◆ Texto fornecido:
Outro ponto utilizado a favor dos poderes instrutórios refere-se ao fato de a atividade instrutória do juiz poder servir para concretizar o princípio maior da isonomia processual, na medida em que a atividade do juiz, de certo modo, compensaria a atuação da parte hipossuficiente (precisamente o acusado), evitando decisões injustas[22].

Alega-se, ademais, que o juiz, ao pedir a produção de uma prova, não estaria sendo parcial, isto é, não estaria abraçando tese alguma, ou sendo simpático a quem quer que seja, já que não teria como prever o resultado da prova, que tanto poderia ser prejudicial à parte quanto benéfico a ela[23]. Diz-se que imparcialidade e passividade do juiz não podem ser confundidas, não havendo mais lugar para juiz impassível – o “magistrado samambaia” - isto é, aquele indiferente, que nada faz, até o momento da sentença[24].

Por fim, pondera-se que os poderes instrutórios do magistrado se inserem no processo moderno, não mais ligado à noção de processo individualista, de interesse das partes. Nesse sentido, José Roberto dos Santos Bedaque afirma que “aquilo que se convencionou chamar de processo acusatório, em que os poderes de iniciativa das partes são levados a extremos, resulta de um individualismo político e filosófico já ultrapassado, pois não atende à realidade socioeconômica do Estado moderno, cuja atividade é toda voltada para o social”[25].

A título meramente ilustrativo, defendem os poderes instrutórios do juiz, dentro do direito processual penal: Ada Pellegrini Grinover[26], Antonio Scarance Fernandes[27], Gustavo Henrique Righi Ivahy Badaró[28], Marcos Alexandre Coelho Zilli[29] e Vicente Greco Filho[30], apontando esses doutrinadores, em geral, que a medida é possível, desde que seja (1) observado o contraditório, na produção da prova, (2) desde que a decisão do juiz seja motivada e (3) a desde que a prova seja produzida de forma lícita e legítima[31]. Na doutrina estrangeira, a favor dos poderes instrutórios, cf.: Michele Taruffo[32].

Os que são contrários aos poderes instrutórios do juiz no processo alegam que, com esta possibilidade, o sistema acusatório restaria vulnerado, na medida em que a sua característica essencial – muito mais que se restringir à mera separação entre a função de acusar, defender e julgar - diria respeito à gestão da prova pelas partes[33].

Alega-se que a possibilidade de haver atividade instrutória pelo magistrado, mesmo que seja supletiva à atuação das partes, vulneraria sua imparcialidade, passando o juiz a abraçar, ainda que inconscientemente, a tese de um dos litigantes.

Como expõe Geraldo Prado, “quem procura sabe ao certo o que pretende encontrar e isso, em termos de processo penal condenatório, representa uma inclinação ou tendência perigosamente comprometedora da imparcialidade do julgador”[34].

◆ Dados:

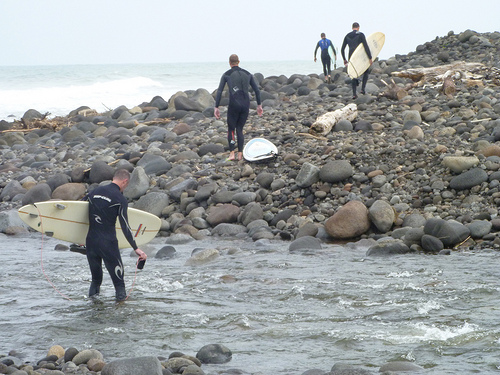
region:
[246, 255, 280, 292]
part of a water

◆ O que fazer: Reproduza, sem alterar nada, o trecho do texto sobre os poderes instrutórios do juiz que vai de "Outro ponto utilizado" até "evitando decisões injustas[22].", incluindo ambos. Não é preciso usar o material.

◆ Resultado:
Outro ponto utilizado a favor dos poderes instrutórios refere-se ao fato de a atividade instrutória do juiz poder servir para concretizar o princípio maior da isonomia processual, na medida em que a atividade do juiz, de certo modo, compensaria a atuação da parte hipossuficiente (precisamente o acusado), evitando decisões injustas[22].